**Text passage**
First let us be clear about the different types of dynamic address. In
practice very few addresses are genuinely 'dynamic'.

Second, in this I will talk about 'certificates' since they are what the
group are familliar with. But remember that this is simply a shorthand for
'binding of data to a private key' and there might be a scheme such as XKMS
supporting the use.

1) The Address is actually static but is dynamically reallocated for
operational reasons.
	E.G. most cable modem addresses which rarely change (unless excite
goes bankrupt that week).

	Can issue a certificate bound to the IP address

	If the IP address changes, revoke & reissue (note, probably want to
use XKMS rather than CRLs!)

2) The Address is dynamic being allocated each time from a fixed pool.
	E.G. dial up access

Here we have a number of approaches,

A) Generate a key / cert for each address in the pool.
	When the initiator attempts to connect to the responder with the
client credential, the request is intercepted at the POP. The POP first
performs a key agreement using the key bound to the IP address, then once
the tunnel is created forwards the client request through the tunnel.

B) Use disposable key / cert pairs.
	The initiator applies for a pool of key/cert pairs which are cached.
These are discarded after a single use. The disposable key/cert pair may not
even be certified by a trusted third party, it may be self signed.

C) Issue a certificate that has a wild card in it
	E.G. 18.23.1.* (think binary mask)


While the cost of such systems may appear high the concealment of identity
is inherently an expensive process IF DONE WELL. If the concealment is poor
then better not to bother at all.

	Phill


Phillip Hallam-Baker FBCS C.Eng.
Principal Scientist
VeriSign Inc.

**Information provided**
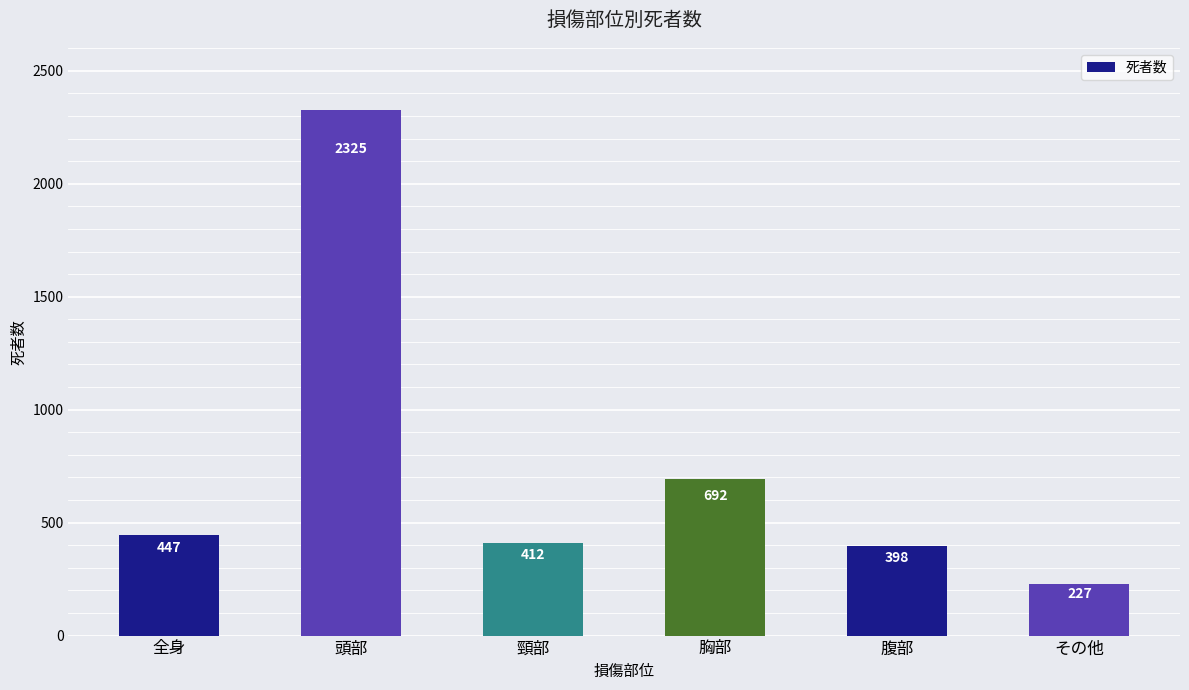

What is the label of the 1st bar from the left?

全身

**Required action**
Write out everything in the passage on dynamic addresses and certificates from "The initiator applies" down to "be self signed.", word for word.

**Your response**
The initiator applies for a pool of key/cert pairs which are cached.
These are discarded after a single use. The disposable key/cert pair may not
even be certified by a trusted third party, it may be self signed.